The spies allegedly protected and paid criminal hackers to collect information.
The US Department of Justice has charged two Russian spies of conspiring with criminal hackers to steal the details of millions of Yahoo user accounts. Dmitry Dokuchaev and Igor Sushchin, who are members of the Russian intelligence agency FSB, were among the four individuals indicted by the Justice Department over the massive Yahoo breach.
In October, it was discovered that a cyber attack on Yahoo in 2014 led to a breach of over 500 million email account details on the network.
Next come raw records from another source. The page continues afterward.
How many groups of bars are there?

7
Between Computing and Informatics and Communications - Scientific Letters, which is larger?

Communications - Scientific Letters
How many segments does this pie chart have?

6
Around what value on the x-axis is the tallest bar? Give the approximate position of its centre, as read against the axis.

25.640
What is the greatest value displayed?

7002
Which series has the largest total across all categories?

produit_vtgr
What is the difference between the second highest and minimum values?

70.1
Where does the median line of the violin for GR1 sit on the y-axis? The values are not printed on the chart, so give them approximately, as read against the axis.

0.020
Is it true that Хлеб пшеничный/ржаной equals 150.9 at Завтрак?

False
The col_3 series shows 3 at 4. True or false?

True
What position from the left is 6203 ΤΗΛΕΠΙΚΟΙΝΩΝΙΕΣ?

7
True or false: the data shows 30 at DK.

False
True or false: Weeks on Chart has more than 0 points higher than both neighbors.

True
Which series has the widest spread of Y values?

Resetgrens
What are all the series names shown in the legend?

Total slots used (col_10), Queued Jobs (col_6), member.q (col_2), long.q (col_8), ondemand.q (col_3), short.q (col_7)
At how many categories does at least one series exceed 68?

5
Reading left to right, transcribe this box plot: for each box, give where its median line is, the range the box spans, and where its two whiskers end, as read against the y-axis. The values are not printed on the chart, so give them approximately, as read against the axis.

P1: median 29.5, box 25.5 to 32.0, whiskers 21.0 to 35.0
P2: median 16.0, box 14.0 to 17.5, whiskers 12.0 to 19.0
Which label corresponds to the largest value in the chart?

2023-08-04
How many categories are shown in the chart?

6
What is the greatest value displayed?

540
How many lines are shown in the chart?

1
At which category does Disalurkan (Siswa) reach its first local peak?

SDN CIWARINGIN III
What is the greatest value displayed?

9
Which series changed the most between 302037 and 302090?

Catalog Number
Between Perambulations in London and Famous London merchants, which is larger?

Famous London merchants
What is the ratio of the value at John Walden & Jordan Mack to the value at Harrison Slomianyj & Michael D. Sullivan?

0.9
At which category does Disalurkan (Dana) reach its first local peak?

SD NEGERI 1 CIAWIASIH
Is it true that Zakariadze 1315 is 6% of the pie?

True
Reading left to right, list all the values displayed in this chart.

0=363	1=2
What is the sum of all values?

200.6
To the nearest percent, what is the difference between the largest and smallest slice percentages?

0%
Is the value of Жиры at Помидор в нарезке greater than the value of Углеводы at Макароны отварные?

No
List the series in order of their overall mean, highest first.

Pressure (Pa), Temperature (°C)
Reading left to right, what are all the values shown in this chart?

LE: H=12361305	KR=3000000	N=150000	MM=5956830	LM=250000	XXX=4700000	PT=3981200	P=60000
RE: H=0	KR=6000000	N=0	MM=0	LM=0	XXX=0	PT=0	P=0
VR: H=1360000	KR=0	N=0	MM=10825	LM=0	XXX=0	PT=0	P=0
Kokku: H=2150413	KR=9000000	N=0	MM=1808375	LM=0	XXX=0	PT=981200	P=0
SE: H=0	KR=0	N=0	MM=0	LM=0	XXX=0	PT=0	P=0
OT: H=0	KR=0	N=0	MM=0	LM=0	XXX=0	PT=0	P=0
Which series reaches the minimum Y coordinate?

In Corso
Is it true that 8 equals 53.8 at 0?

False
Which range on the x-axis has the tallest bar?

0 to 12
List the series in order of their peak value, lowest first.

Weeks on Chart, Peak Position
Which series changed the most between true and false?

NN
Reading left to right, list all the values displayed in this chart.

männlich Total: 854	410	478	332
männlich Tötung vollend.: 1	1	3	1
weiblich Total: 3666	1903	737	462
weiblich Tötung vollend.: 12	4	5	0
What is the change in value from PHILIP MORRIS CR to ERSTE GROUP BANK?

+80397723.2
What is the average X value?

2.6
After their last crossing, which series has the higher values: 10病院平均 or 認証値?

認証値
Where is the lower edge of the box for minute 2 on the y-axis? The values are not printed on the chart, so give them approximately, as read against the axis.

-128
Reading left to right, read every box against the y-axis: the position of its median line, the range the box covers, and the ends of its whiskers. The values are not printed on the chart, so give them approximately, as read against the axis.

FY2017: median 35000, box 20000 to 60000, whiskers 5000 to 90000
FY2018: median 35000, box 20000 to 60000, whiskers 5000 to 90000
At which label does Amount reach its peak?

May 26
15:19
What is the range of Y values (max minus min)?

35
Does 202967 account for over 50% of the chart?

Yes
The user account information that was hacked included names, email addresses, telephone numbers, dates of birth, hashed passwords (the vast majority with bcrypt) and, in some cases, encrypted or unencrypted security questions and answers.
The DoJ said that the two spies protected, directed, facilitated and paid criminal hackers to gather information through computer intrusions in the US and elsewhere.
It said: “They worked with co-conspirators Alexsey Belan and Karim Baratov to hack into computers of American companies providing email and internet-related services, to maintain unauthorised access to those computers and to steal information, including information about individual users and the private contents of their accounts.”
According to DoJ, the conspirators targeted Yahoo accounts of Russian and US government officials, including cyber security, diplomatic and military personnel.
The Yahoo breach was also targeted at Russian journalists, employees of other network providers and employees of financial services and other commercial entities.
Belan, one of the hackers in the case, has already been indicted twice in the US for three intrusions into e-commerce companies.
Instead of detaining him, the Russian spies used him to hack Yahoo’s networks, the Department said.
The hacker used his relationship with the two FSB officers and his access to Yahoo to continue criminal activities.
He gained access to over 30 million Yahoo accounts, whose contact details were stolen to carry out an email spam scheme.
The DOJ said: “There are no free passes for foreign state-sponsored criminal behavior.
“When possible, and supported by the evidence, we intend to charge those individuals and bring them to justice.”